● **Brief**:
Please repeat exactly the lines below from the one containing "声优加盟，你将在游戏中体验别样的视听体验。" down to the one containing "adviseur, de brochure", both included, and nothing else.

● **The records**:
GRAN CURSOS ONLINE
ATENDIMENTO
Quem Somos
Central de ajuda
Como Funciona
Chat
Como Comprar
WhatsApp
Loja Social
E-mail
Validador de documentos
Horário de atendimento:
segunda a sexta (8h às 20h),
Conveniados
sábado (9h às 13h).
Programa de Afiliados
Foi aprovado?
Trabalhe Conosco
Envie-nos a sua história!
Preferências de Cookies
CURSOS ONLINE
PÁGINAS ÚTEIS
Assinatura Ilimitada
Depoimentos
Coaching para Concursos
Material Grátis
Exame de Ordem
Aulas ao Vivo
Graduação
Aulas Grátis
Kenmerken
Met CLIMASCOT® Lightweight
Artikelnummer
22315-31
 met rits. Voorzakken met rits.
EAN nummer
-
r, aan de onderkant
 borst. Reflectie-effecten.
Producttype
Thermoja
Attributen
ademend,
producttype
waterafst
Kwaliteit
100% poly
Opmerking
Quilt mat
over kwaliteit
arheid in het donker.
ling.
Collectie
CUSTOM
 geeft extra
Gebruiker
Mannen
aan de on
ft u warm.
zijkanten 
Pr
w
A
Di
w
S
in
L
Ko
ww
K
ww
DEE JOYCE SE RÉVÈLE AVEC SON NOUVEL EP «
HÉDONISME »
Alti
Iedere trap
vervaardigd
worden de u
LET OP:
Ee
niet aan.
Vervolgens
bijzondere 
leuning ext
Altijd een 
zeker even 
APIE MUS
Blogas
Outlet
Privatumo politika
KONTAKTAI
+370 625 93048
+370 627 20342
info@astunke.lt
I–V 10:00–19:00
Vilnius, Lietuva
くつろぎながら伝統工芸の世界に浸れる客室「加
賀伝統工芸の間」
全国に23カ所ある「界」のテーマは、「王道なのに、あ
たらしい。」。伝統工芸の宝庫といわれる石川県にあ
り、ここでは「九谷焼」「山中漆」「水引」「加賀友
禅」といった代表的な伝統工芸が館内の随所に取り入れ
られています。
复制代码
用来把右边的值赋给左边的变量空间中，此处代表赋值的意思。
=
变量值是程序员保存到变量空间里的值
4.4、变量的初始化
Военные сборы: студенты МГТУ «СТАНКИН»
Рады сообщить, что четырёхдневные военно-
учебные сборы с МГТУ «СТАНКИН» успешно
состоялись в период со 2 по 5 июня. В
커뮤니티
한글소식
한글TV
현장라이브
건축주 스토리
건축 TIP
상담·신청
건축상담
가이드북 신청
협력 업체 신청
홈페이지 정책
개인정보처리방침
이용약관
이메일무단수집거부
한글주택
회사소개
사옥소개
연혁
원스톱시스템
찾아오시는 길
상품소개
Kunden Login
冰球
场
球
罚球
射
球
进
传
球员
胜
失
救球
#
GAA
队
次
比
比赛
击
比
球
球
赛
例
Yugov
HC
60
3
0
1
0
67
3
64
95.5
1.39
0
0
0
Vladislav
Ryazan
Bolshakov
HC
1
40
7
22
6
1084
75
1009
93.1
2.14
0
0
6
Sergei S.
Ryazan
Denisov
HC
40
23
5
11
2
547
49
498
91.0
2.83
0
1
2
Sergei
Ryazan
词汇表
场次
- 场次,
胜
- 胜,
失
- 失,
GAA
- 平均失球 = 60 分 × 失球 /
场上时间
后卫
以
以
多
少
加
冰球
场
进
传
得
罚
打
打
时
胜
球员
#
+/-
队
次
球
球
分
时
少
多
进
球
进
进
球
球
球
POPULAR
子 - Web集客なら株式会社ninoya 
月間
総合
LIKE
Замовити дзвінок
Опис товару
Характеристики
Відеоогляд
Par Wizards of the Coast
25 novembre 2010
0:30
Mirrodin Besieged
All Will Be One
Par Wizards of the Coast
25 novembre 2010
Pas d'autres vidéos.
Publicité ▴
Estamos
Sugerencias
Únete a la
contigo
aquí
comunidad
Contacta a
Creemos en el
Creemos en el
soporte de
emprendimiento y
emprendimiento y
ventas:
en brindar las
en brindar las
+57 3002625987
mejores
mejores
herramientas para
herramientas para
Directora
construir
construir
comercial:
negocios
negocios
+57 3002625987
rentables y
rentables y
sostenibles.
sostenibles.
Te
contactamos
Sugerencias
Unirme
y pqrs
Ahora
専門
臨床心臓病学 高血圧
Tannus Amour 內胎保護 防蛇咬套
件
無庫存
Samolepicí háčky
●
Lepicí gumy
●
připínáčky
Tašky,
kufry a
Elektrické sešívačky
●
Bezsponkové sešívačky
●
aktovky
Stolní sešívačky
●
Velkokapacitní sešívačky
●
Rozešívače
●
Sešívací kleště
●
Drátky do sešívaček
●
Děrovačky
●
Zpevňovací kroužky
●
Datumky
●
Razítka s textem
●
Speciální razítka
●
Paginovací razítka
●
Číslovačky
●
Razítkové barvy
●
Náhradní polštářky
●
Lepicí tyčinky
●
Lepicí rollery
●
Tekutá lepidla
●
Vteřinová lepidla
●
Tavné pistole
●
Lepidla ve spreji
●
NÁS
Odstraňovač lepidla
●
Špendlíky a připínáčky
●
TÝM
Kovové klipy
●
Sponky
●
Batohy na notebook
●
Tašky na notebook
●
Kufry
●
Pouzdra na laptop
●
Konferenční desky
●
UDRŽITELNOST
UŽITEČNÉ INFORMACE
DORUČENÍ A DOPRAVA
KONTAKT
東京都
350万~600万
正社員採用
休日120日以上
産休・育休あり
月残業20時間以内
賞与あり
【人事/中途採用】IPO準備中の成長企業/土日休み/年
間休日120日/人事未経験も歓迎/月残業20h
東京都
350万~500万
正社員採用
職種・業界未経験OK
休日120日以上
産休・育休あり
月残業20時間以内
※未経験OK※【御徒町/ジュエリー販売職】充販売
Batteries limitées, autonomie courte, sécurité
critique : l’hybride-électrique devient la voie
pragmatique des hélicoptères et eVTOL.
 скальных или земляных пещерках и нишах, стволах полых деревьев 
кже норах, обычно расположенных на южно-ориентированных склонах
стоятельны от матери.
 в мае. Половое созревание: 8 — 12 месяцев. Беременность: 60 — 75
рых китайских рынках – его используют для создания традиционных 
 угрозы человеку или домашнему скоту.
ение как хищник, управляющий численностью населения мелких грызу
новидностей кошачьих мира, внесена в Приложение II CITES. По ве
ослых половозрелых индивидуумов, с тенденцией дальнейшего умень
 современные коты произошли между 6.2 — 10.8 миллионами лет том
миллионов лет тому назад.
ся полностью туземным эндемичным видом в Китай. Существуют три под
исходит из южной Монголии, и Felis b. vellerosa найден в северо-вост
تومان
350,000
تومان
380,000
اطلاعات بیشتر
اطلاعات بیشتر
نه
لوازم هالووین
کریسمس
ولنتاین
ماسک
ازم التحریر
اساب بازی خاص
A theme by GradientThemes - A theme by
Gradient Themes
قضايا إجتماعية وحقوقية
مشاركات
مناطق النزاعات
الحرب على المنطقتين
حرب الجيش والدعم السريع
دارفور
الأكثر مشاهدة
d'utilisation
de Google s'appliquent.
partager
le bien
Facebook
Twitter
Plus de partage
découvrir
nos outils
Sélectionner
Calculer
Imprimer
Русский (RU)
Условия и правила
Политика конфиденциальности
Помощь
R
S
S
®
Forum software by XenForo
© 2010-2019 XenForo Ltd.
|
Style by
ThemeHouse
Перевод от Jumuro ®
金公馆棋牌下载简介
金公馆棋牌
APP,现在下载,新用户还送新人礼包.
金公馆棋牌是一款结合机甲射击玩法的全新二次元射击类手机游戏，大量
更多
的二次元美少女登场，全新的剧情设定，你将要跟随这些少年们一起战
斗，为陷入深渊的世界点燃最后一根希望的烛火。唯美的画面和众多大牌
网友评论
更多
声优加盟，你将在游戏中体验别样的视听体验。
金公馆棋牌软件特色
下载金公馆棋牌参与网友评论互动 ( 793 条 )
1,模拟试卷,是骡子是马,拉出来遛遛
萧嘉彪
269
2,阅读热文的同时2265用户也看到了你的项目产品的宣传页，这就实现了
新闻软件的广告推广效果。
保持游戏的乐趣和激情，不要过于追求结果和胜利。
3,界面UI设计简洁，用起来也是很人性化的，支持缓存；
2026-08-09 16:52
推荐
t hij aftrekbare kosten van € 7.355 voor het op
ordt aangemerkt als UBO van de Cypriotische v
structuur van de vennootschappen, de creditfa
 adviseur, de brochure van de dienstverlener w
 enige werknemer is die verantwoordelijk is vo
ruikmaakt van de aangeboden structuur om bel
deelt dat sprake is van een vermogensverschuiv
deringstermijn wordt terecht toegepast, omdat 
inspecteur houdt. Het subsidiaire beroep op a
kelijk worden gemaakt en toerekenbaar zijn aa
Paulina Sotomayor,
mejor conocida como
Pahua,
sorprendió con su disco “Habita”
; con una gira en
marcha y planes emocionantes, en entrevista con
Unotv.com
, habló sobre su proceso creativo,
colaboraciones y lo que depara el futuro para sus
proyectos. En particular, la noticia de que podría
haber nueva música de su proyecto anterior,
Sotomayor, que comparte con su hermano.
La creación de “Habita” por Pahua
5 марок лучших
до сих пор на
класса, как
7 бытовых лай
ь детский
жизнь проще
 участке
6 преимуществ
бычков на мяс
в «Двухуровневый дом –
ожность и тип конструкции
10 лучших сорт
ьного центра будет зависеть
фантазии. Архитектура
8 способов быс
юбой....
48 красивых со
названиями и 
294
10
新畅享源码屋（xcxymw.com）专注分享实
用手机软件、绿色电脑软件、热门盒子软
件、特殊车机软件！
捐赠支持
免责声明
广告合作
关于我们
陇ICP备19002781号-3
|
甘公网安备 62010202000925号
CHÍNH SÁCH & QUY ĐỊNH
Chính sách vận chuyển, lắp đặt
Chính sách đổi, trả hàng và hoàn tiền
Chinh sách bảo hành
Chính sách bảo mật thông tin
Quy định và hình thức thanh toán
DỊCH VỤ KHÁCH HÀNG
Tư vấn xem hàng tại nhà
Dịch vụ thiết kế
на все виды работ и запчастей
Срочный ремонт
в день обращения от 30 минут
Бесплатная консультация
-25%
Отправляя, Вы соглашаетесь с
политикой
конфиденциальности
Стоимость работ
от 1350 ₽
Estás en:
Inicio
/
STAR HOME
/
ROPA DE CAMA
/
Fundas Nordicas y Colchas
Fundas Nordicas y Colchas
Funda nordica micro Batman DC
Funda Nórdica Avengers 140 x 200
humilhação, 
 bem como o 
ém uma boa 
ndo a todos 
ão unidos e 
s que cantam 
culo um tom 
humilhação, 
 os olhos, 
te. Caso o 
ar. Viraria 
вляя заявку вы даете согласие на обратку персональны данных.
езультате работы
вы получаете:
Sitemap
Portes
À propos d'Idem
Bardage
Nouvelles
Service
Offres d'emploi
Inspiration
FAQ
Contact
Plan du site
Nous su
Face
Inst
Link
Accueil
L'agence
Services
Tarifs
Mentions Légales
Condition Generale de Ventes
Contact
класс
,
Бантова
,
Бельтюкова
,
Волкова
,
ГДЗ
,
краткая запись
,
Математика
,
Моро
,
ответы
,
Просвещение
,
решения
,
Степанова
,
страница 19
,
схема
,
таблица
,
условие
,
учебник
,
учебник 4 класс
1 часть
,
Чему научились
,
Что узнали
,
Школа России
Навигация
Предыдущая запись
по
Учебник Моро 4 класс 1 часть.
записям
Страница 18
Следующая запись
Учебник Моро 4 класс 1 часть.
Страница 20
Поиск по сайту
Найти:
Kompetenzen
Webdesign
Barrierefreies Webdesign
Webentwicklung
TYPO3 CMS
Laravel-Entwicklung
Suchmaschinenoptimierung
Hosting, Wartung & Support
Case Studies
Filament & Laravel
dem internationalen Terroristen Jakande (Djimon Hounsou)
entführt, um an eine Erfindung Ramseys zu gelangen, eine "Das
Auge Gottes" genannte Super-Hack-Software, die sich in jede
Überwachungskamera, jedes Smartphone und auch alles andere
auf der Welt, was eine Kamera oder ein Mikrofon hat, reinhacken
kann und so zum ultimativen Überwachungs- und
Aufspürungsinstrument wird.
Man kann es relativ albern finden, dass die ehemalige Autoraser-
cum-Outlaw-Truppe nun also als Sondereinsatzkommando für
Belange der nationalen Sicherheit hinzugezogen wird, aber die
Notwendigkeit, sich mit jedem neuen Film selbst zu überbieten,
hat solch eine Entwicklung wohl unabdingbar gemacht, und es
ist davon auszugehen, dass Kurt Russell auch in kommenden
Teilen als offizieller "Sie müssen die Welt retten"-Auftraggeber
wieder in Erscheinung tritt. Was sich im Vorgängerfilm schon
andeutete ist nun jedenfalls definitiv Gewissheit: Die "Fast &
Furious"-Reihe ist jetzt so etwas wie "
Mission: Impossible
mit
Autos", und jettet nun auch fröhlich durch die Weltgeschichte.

● **Solution to the problem**:
声优加盟，你将在游戏中体验别样的视听体验。
金公馆棋牌软件特色
下载金公馆棋牌参与网友评论互动 ( 793 条 )
1,模拟试卷,是骡子是马,拉出来遛遛
萧嘉彪
269
2,阅读热文的同时2265用户也看到了你的项目产品的宣传页，这就实现了
新闻软件的广告推广效果。
保持游戏的乐趣和激情，不要过于追求结果和胜利。
3,界面UI设计简洁，用起来也是很人性化的，支持缓存；
2026-08-09 16:52
推荐
t hij aftrekbare kosten van € 7.355 voor het op
ordt aangemerkt als UBO van de Cypriotische v
structuur van de vennootschappen, de creditfa
 adviseur, de brochure van de dienstverlener w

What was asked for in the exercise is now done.